HARARE – Zimbabwean President Emmerson Mnangagwa’s cabinet is reportedly divided over a new 2c per dollar tax which has been imposed on electronic transactions by Finance Minister Mthuli Ncube.
A currency crunch and a new tax on electronic transactions has spawned fears that Zimbabwe’s wrecked economy is about to endure a fresh bout of chaos, reported AFP.
Mnangagwa had campaigned on a pledge to revive the economy, attract foreign investment and create jobs.
But less than three months after the vote, the dire financial problems of former president Robert Mugabe era have returned to haunt the new leader.
The latest crisis erupted last week when the finance minister announced the 2c tax on all electronic transactions to increase revenue.
Many Zimbabweans relied on electronic payments as US dollars, which functioned as the main currency, were scarce, and the local “bond note” currency was little trusted.
Price hikes and shortages
According to Daily News, unnamed sources said that ministers in social services were worried that the new tax would damage the new government’s image after the new austerity measure was resoundingly rejected by the public.
Some ministers – even in the economic ministries – were among the first to go public in urging the government to backtrack on the new austerity measures, said the report.
Energy minister, Joram Gumbo warned that the new measures would lead to massive fuel price increases which would potentially lead to chaos in the economy.
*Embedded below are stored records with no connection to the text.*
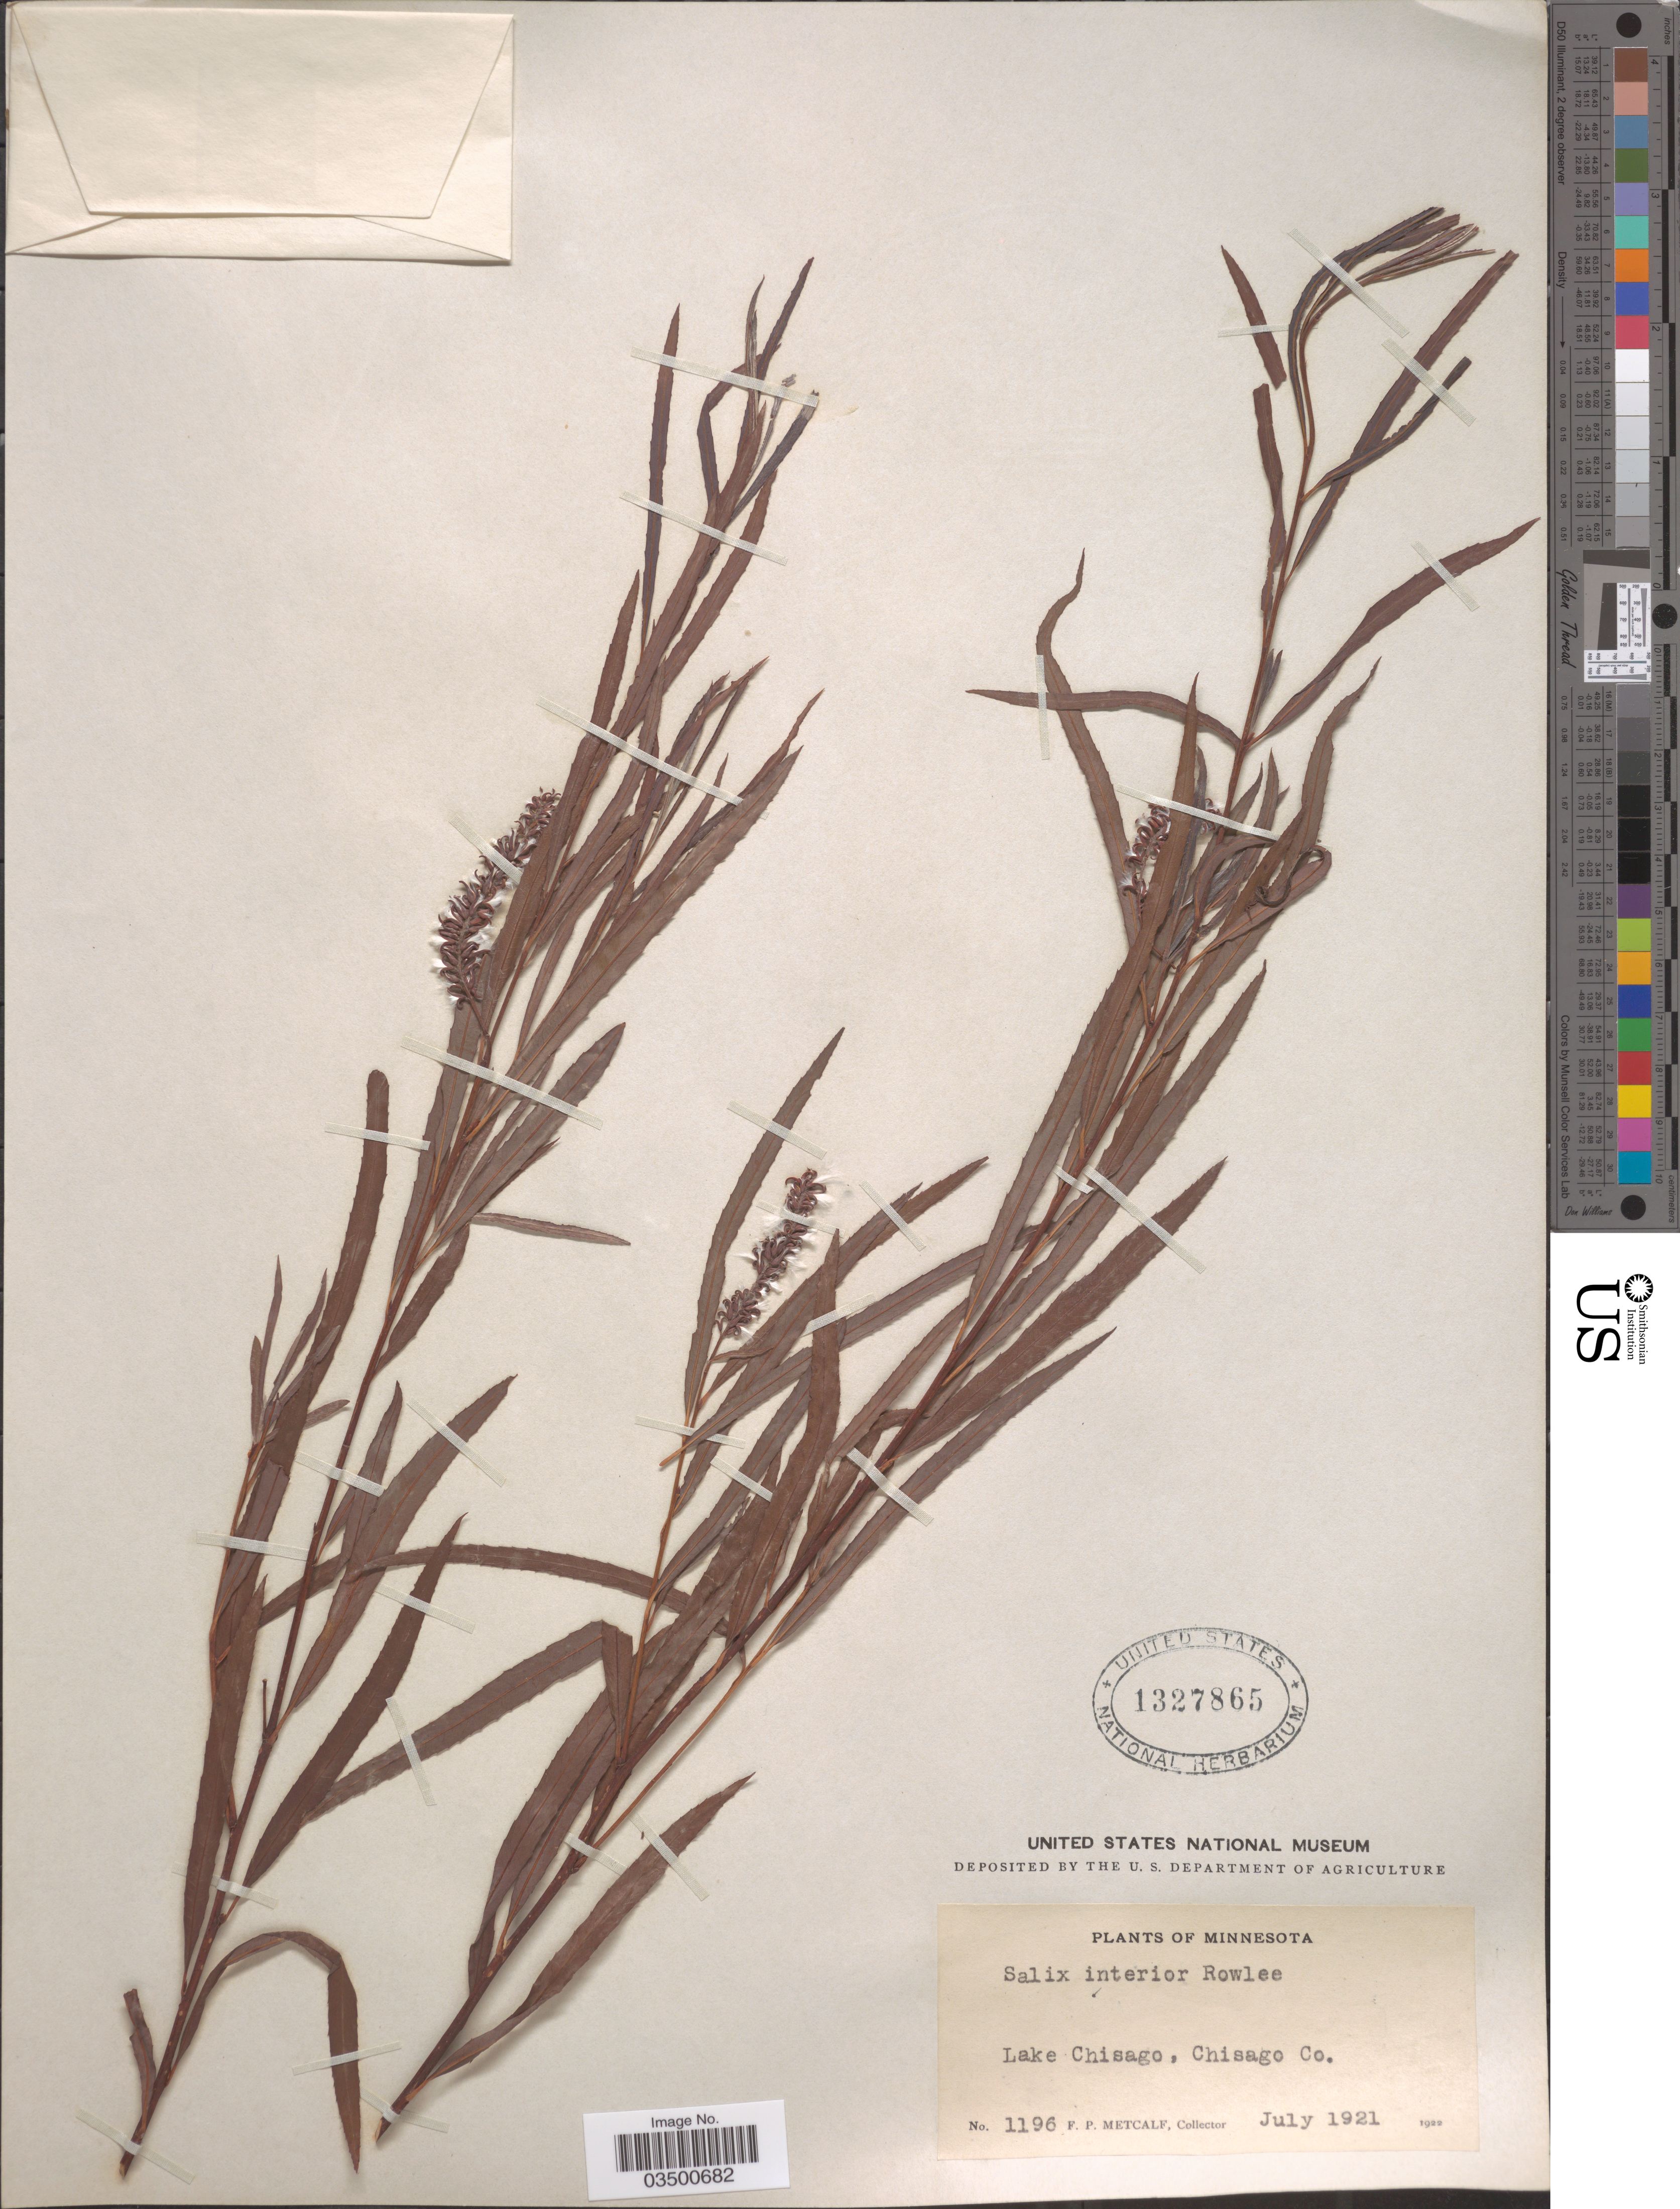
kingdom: Plantae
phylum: Tracheophyta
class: Magnoliopsida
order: Malpighiales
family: Salicaceae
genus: Salix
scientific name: Salix interior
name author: Rowlee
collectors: F. Metcalf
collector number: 1196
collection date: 1921-07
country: United States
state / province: Minnesota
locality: Lake Chisago, Chisago Co.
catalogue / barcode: US 1327865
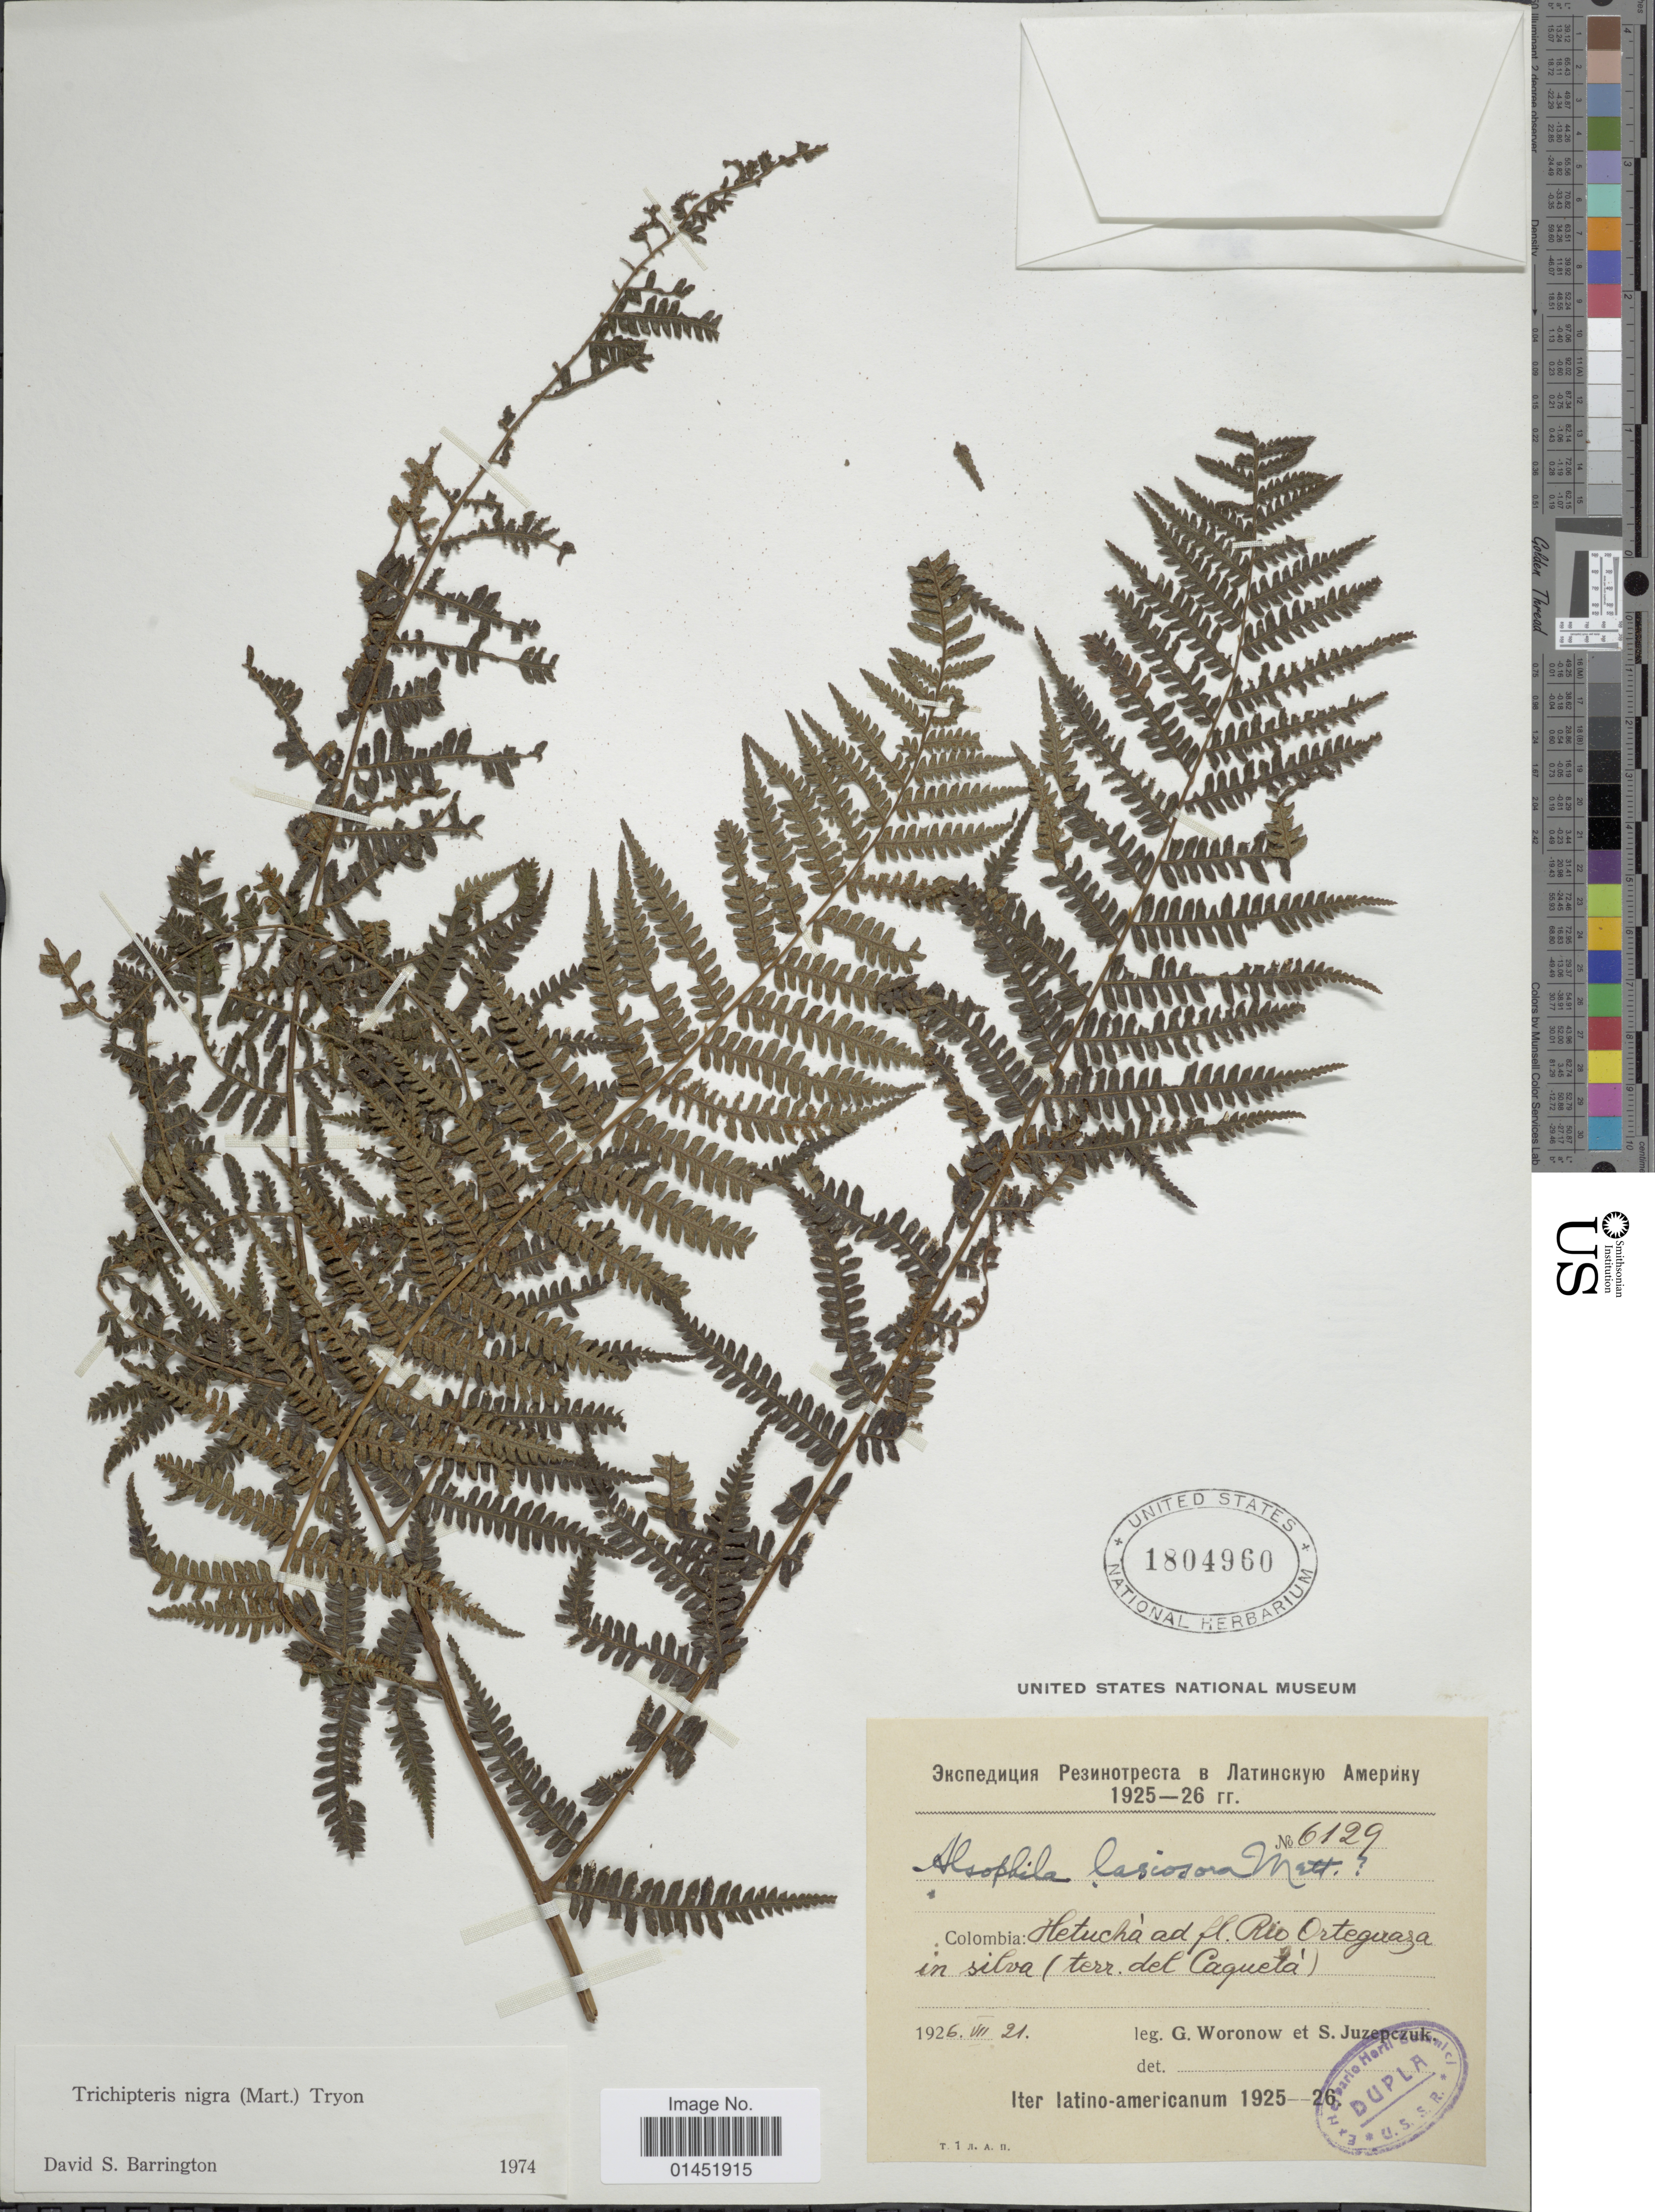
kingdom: Plantae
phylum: Tracheophyta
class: Polypodiopsida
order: Cyatheales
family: Cyatheaceae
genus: Cyathea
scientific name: Cyathea lasiosora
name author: (Mett. ex Kuhn) Domin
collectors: G. Woronow & S. V. Juzepczuk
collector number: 6129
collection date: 1926-07-21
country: Colombia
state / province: Caquetá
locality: Hetuchá ad fl Rio Orteguza in silva (terr. del Caquetá)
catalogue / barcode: US 1804960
Small to Medium Enterprises Minister Sithembiso Nyoni reserved her reservations over the matter, saying that while there were benefits from the austerity measures, a thorough study of issues was needed – including an input from stakeholders.
This came amid reports that the tax was supported by President Emmerson Mnangagwa, who said in a post on Twitter that this was “the only way to a stronger economy”.
The tax announcement triggered price hikes and shortages of fuel and some basic commodities like cooking oil.